EXERCISE AIM. Check every line of the entries that follow, and copy the ones containing "knee".

ENTRIES SHOWN.
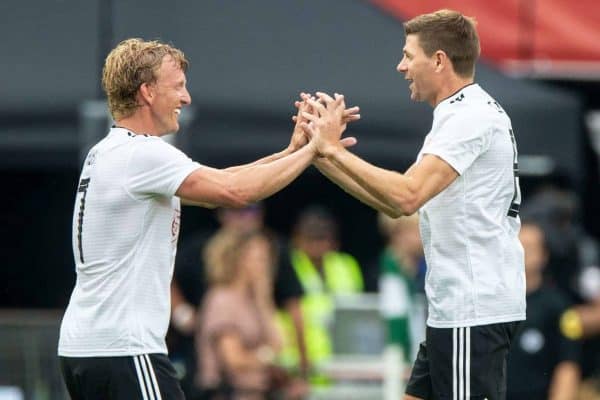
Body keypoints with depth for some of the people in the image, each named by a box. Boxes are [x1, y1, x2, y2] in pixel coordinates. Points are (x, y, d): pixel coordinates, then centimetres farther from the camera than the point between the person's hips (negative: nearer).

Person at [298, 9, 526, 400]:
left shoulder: (469, 116, -15)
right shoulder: (460, 114, 19)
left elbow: (407, 195, -26)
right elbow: (396, 203, 19)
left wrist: (335, 149, -17)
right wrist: (323, 155, 13)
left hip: (473, 310, -11)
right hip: (456, 307, 11)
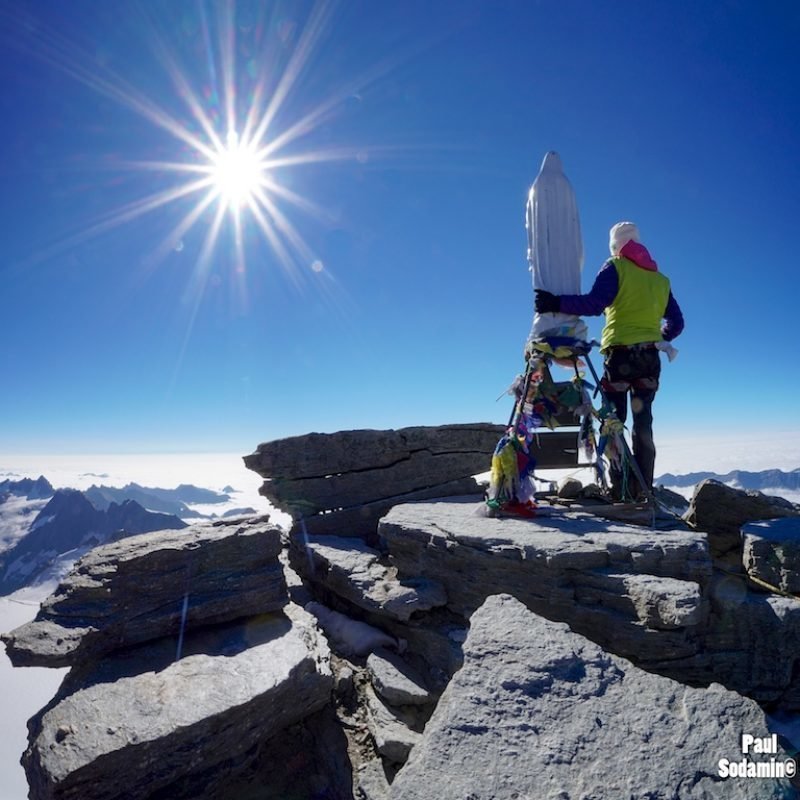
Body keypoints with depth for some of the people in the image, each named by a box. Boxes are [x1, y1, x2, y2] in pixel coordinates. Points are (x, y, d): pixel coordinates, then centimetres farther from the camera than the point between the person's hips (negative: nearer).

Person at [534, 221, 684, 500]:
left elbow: (594, 303, -15)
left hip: (620, 354, -5)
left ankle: (618, 490, -5)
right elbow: (676, 323, 21)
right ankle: (642, 490, 7)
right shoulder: (660, 279, 18)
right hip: (650, 358, 5)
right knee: (643, 425, 9)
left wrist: (557, 303, -15)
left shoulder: (616, 267, 2)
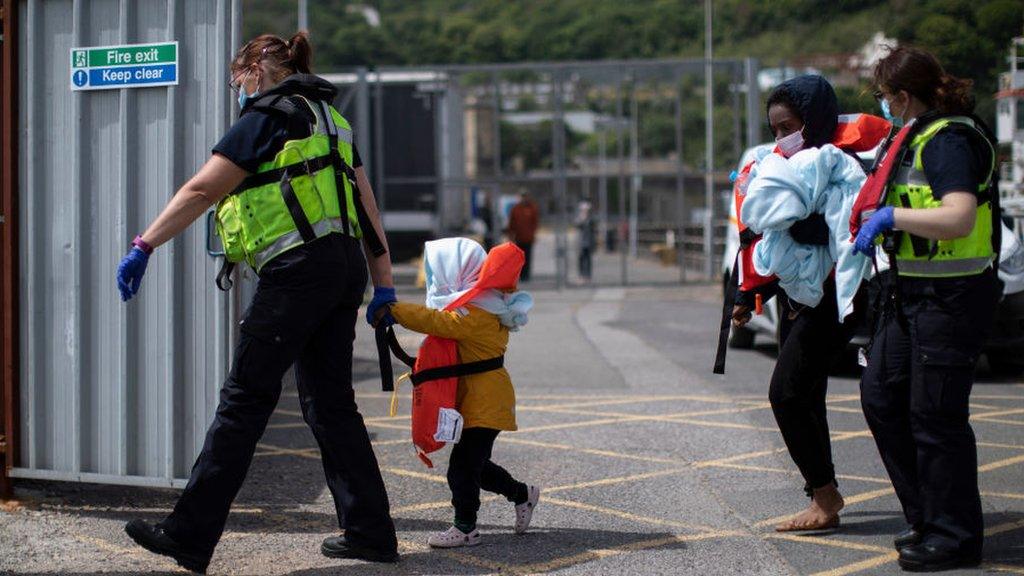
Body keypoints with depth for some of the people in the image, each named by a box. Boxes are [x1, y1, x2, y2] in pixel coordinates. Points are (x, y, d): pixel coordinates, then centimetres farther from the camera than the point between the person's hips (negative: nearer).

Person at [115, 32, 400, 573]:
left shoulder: (267, 118, -3)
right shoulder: (329, 121, 22)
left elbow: (201, 190, -11)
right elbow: (367, 206, 19)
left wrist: (143, 247, -12)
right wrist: (383, 285, 20)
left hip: (300, 267, -8)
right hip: (344, 265, 8)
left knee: (245, 397, -7)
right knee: (330, 402, 12)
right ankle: (370, 533, 13)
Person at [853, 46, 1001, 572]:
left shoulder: (948, 141, -18)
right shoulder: (917, 137, 13)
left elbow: (959, 217, -32)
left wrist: (889, 217, -27)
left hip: (951, 297, -11)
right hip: (912, 292, 11)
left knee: (935, 413, -3)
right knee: (881, 394, 13)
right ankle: (926, 515, 24)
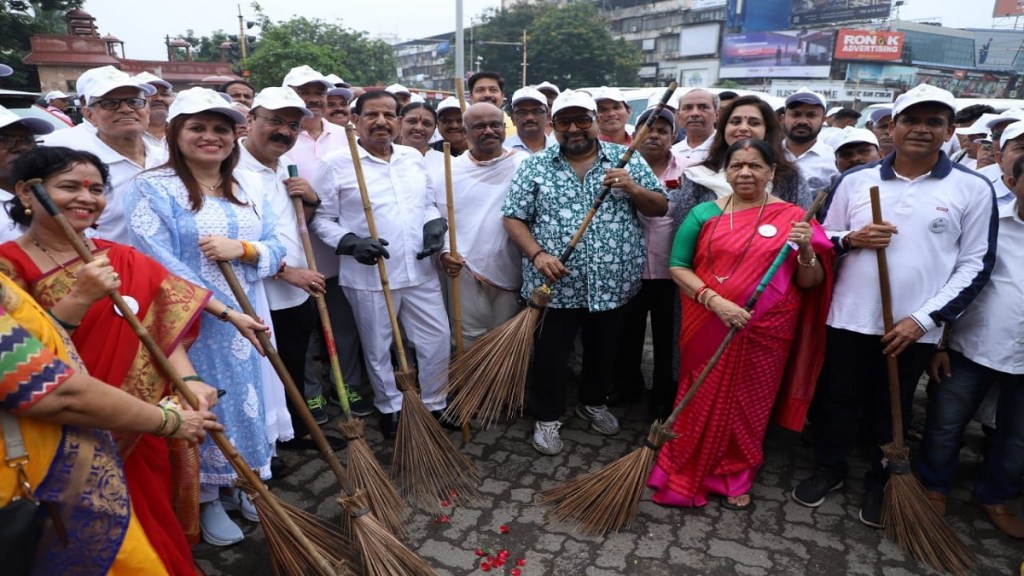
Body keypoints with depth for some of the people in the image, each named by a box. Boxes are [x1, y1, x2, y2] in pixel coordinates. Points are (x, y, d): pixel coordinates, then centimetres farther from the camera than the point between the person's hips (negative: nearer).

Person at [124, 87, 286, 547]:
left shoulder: (245, 185, 9)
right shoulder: (152, 188, -9)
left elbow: (274, 247, 6)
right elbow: (158, 264, -17)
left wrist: (241, 248, -16)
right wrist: (222, 309, -20)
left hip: (247, 318, 5)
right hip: (193, 326, -5)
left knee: (248, 400, 15)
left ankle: (243, 482, 37)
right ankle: (206, 499, 28)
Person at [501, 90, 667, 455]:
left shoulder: (627, 160, 3)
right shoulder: (535, 166, 0)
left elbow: (660, 208, 3)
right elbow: (513, 218, -2)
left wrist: (631, 187, -16)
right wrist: (537, 254, -17)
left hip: (612, 284, 2)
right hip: (555, 285, -1)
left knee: (604, 352, 19)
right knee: (550, 355, 9)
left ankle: (594, 403, 44)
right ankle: (547, 417, 30)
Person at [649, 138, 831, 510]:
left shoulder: (792, 217, 1)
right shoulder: (704, 214, 0)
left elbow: (811, 283, 2)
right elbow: (678, 267, -4)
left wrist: (806, 251, -18)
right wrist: (715, 301, -17)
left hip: (764, 333, 1)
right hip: (708, 328, 0)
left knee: (748, 405, 13)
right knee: (702, 401, 9)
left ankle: (735, 478, 35)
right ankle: (686, 474, 29)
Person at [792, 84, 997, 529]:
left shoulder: (972, 189, -1)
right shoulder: (855, 180, 3)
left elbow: (975, 265, -2)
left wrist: (923, 319, -11)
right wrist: (851, 239, -14)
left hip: (913, 328, -1)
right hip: (849, 319, 1)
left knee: (891, 410, 14)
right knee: (838, 400, 13)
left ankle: (880, 483, 35)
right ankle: (829, 469, 34)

OUTPUT OF THE EXERCISE.
right knee: (643, 425, 9)
left knee: (245, 397, -7)
right knee: (330, 402, 12)
left knee: (935, 413, -3)
right knee: (881, 394, 13)
left knee: (248, 400, 15)
left knee: (604, 352, 19)
right knee: (550, 355, 9)
left knee: (748, 405, 13)
right knee: (702, 401, 9)
left knee: (891, 410, 14)
right knee: (838, 400, 13)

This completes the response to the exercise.